(Data excerpts)
------------------------------------------------------------

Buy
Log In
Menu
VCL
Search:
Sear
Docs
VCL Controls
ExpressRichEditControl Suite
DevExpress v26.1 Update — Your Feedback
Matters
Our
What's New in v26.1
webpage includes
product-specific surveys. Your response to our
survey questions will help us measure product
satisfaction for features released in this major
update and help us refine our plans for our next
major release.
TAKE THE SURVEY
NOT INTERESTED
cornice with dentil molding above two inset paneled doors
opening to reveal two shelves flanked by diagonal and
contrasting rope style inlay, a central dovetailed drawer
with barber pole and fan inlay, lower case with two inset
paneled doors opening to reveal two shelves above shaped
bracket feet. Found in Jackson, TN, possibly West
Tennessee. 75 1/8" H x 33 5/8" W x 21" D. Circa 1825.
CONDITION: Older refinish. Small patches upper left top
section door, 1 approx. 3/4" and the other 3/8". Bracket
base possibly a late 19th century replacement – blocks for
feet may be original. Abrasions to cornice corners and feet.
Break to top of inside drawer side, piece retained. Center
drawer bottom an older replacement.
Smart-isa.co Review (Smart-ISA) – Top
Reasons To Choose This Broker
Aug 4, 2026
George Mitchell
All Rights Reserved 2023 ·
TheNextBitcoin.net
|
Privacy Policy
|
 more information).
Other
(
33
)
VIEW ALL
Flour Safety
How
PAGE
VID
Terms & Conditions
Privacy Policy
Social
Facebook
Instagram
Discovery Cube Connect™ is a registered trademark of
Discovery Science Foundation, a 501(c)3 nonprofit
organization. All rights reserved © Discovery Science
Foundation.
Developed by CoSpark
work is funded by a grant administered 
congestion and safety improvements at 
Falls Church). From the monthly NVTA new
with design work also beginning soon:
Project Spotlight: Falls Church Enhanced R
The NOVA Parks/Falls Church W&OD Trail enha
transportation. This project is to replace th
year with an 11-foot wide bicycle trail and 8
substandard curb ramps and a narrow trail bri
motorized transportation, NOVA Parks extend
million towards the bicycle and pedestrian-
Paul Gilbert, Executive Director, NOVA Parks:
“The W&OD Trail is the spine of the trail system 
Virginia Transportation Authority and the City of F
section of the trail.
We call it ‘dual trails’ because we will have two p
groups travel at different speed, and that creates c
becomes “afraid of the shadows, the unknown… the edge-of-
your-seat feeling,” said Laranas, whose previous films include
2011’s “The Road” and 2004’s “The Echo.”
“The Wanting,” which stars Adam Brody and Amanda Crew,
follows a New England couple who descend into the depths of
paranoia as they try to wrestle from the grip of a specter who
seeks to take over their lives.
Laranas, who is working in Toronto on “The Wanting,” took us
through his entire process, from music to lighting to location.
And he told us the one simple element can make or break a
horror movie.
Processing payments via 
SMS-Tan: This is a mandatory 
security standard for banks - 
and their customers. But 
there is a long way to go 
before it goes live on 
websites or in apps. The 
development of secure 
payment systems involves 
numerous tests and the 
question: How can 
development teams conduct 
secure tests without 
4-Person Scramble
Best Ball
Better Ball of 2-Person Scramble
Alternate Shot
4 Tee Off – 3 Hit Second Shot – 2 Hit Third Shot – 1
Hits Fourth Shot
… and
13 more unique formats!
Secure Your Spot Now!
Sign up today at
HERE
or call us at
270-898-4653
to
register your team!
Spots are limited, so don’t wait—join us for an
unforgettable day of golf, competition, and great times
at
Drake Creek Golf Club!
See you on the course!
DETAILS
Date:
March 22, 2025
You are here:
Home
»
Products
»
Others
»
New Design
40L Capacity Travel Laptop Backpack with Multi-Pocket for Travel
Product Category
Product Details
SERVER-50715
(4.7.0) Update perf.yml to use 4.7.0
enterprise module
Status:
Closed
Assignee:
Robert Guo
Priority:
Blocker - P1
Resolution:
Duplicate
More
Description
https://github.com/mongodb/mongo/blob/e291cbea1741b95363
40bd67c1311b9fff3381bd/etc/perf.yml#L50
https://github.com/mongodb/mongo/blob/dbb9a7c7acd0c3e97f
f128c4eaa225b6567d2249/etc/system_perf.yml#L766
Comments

------------------------------------------------------------

• [Work order]:
Your task is to extract all of the records exactly.

• [Exercise result]:
Buy
Log In
Menu
VCL
Search:
Sear
Docs
VCL Controls
ExpressRichEditControl Suite
DevExpress v26.1 Update — Your Feedback
Matters
Our
What's New in v26.1
webpage includes
product-specific surveys. Your response to our
survey questions will help us measure product
satisfaction for features released in this major
update and help us refine our plans for our next
major release.
TAKE THE SURVEY
NOT INTERESTED
cornice with dentil molding above two inset paneled doors
opening to reveal two shelves flanked by diagonal and
contrasting rope style inlay, a central dovetailed drawer
with barber pole and fan inlay, lower case with two inset
paneled doors opening to reveal two shelves above shaped
bracket feet. Found in Jackson, TN, possibly West
Tennessee. 75 1/8" H x 33 5/8" W x 21" D. Circa 1825.
CONDITION: Older refinish. Small patches upper left top
section door, 1 approx. 3/4" and the other 3/8". Bracket
base possibly a late 19th century replacement – blocks for
feet may be original. Abrasions to cornice corners and feet.
Break to top of inside drawer side, piece retained. Center
drawer bottom an older replacement.
Smart-isa.co Review (Smart-ISA) – Top
Reasons To Choose This Broker
Aug 4, 2026
George Mitchell
All Rights Reserved 2023 ·
TheNextBitcoin.net
|
Privacy Policy
|
 more information).
Other
(
33
)
VIEW ALL
Flour Safety
How
PAGE
VID
Terms & Conditions
Privacy Policy
Social
Facebook
Instagram
Discovery Cube Connect™ is a registered trademark of
Discovery Science Foundation, a 501(c)3 nonprofit
organization. All rights reserved © Discovery Science
Foundation.
Developed by CoSpark
work is funded by a grant administered 
congestion and safety improvements at 
Falls Church). From the monthly NVTA new
with design work also beginning soon:
Project Spotlight: Falls Church Enhanced R
The NOVA Parks/Falls Church W&OD Trail enha
transportation. This project is to replace th
year with an 11-foot wide bicycle trail and 8
substandard curb ramps and a narrow trail bri
motorized transportation, NOVA Parks extend
million towards the bicycle and pedestrian-
Paul Gilbert, Executive Director, NOVA Parks:
“The W&OD Trail is the spine of the trail system 
Virginia Transportation Authority and the City of F
section of the trail.
We call it ‘dual trails’ because we will have two p
groups travel at different speed, and that creates c
becomes “afraid of the shadows, the unknown… the edge-of-
your-seat feeling,” said Laranas, whose previous films include
2011’s “The Road” and 2004’s “The Echo.”
“The Wanting,” which stars Adam Brody and Amanda Crew,
follows a New England couple who descend into the depths of
paranoia as they try to wrestle from the grip of a specter who
seeks to take over their lives.
Laranas, who is working in Toronto on “The Wanting,” took us
through his entire process, from music to lighting to location.
And he told us the one simple element can make or break a
horror movie.
Processing payments via 
SMS-Tan: This is a mandatory 
security standard for banks - 
and their customers. But 
there is a long way to go 
before it goes live on 
websites or in apps. The 
development of secure 
payment systems involves 
numerous tests and the 
question: How can 
development teams conduct 
secure tests without 
4-Person Scramble
Best Ball
Better Ball of 2-Person Scramble
Alternate Shot
4 Tee Off – 3 Hit Second Shot – 2 Hit Third Shot – 1
Hits Fourth Shot
… and
13 more unique formats!
Secure Your Spot Now!
Sign up today at
HERE
or call us at
270-898-4653
to
register your team!
Spots are limited, so don’t wait—join us for an
unforgettable day of golf, competition, and great times
at
Drake Creek Golf Club!
See you on the course!
DETAILS
Date:
March 22, 2025
You are here:
Home
»
Products
»
Others
»
New Design
40L Capacity Travel Laptop Backpack with Multi-Pocket for Travel
Product Category
Product Details
SERVER-50715
(4.7.0) Update perf.yml to use 4.7.0
enterprise module
Status:
Closed
Assignee:
Robert Guo
Priority:
Blocker - P1
Resolution:
Duplicate
More
Description
https://github.com/mongodb/mongo/blob/e291cbea1741b95363
40bd67c1311b9fff3381bd/etc/perf.yml#L50
https://github.com/mongodb/mongo/blob/dbb9a7c7acd0c3e97f
f128c4eaa225b6567d2249/etc/system_perf.yml#L766
Comments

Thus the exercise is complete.